Aber Blue war nicht lustgesteuert und er würde sein Wissen sicherlich nicht einsetzen, nur um Youma – der nicht ahnen konnte, dass Blue als einziger wusste, woher er stammte – eins auszuwischen. Im Augenblick hatte er auch nicht vor es einzusetzen. Er würde es erweitern.
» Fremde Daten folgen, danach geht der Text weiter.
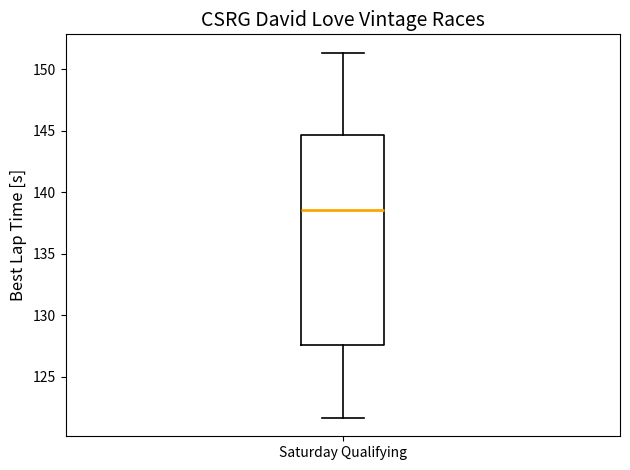

Where is the lower edge of the box for Saturday Qualifying on the y-axis? The values are not printed on the chart, so give them approximately, as read against the axis.

127.5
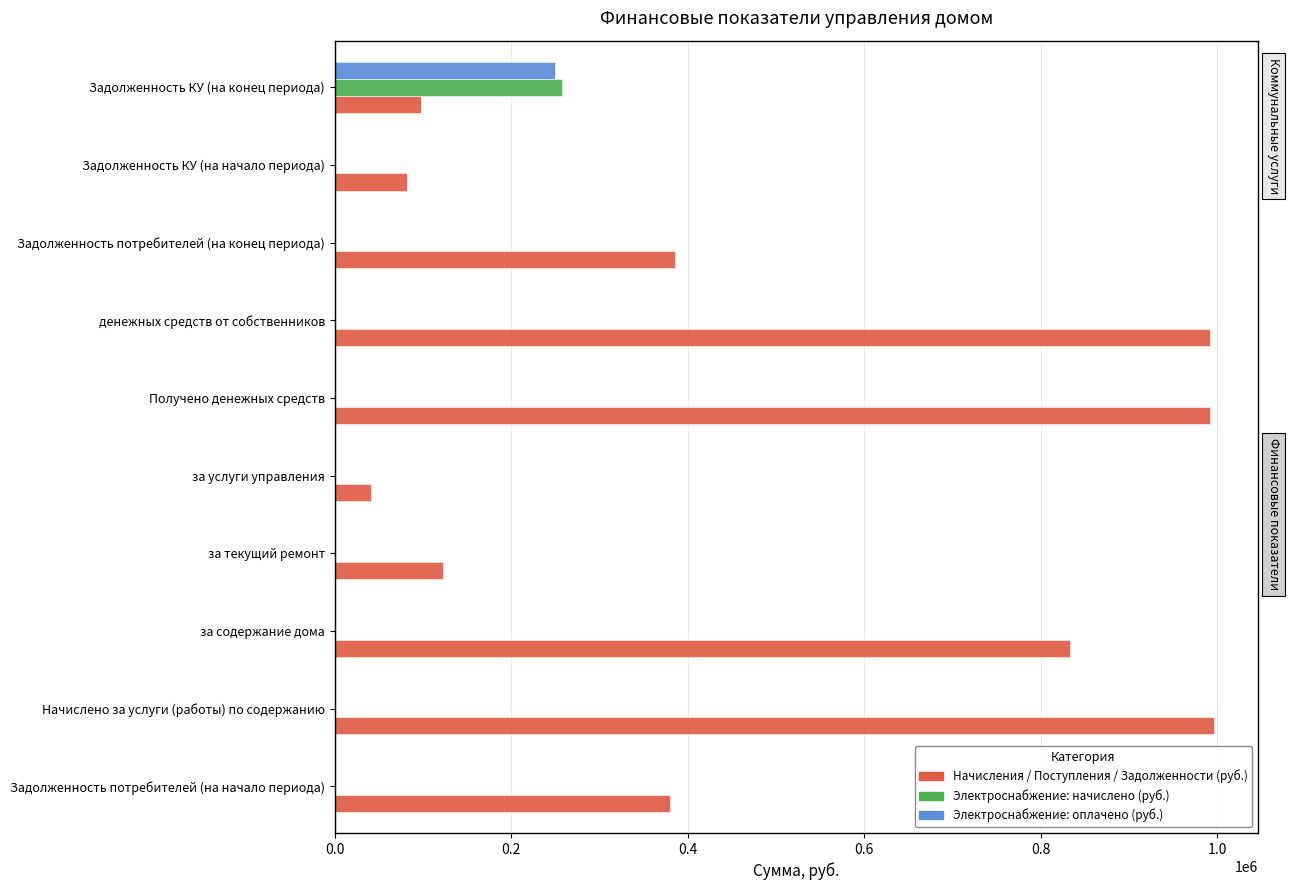

What is the maximum value for Начисления / Поступления / Задолженности (руб.)?

996666.4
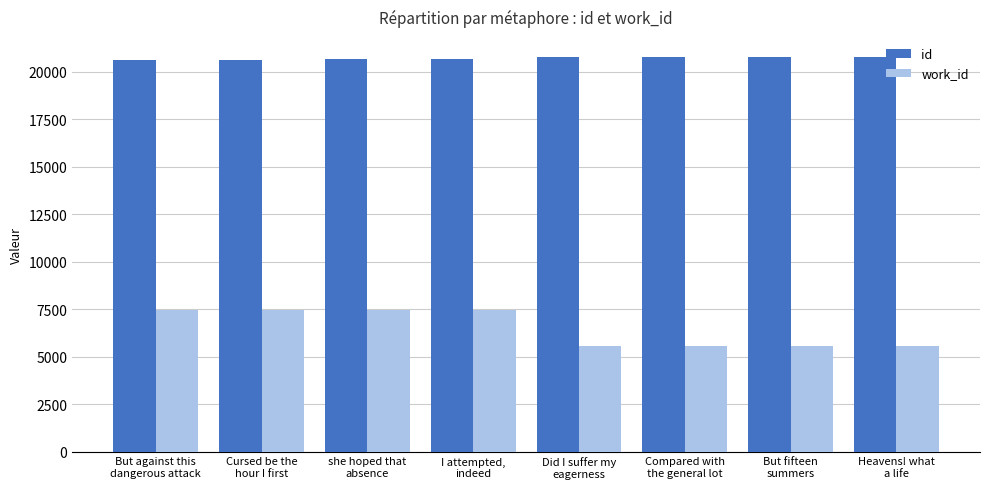

What is the sum of the work_id values at Compared with
the general lot and But fifteen
summers?

11158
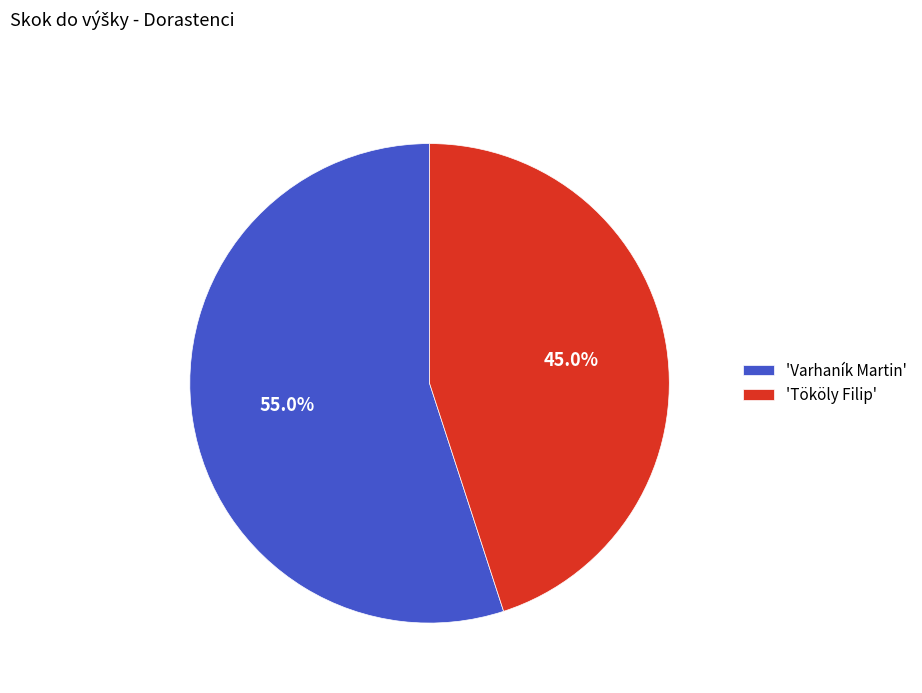

What is the majority slice?

'Varhaník Martin'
Das war keine sonderlich große Herausforderung, wenn man wusste, wonach man Ausschau halten musste, denn Youma war unglaublich unvorsichtig. Vielleicht war Blue schlecht darin, alte Angewohnheiten, die ihn schon ein Leben begleitet hatten, abzulegen und vielleicht war das der Grund, weshalb er jedes Wort, welches in diesem Pariser Appartement gesprochen wurde, auf die Waagschale legte, analysierte, auseinanderbaute und wieder zusammensetzte und weshalb er oft die Luft anhielt, um Gespräche mitzuhören, die nicht für ihn bestimmt waren. Ja, vielleicht war es nur Angewohnheit, die ihn dazu brachte nachts die Tür zu öffnen, wenn er wusste, dass Youma aus seinen Albträumen erwachen würde, um in die Küche zu gehen, wo er jeden Abend ein Glas Wasser trank, um sich zu beruhigen. So wie in dieser Nacht, wo Youmas Finger sich in die Küchentheke krallten und seine Haare vor sein Gesicht fielen, während er Worte stammelte, die Blue nicht verstehen konnte, deren Tonlage aber wie dieselbe Reue klang, die seine Albträume begleitete.
Vielleicht war es aber nicht nur eine Angewohnheit.
Vielleicht erinnerte er sich als einziger an das Wort „zusammen“.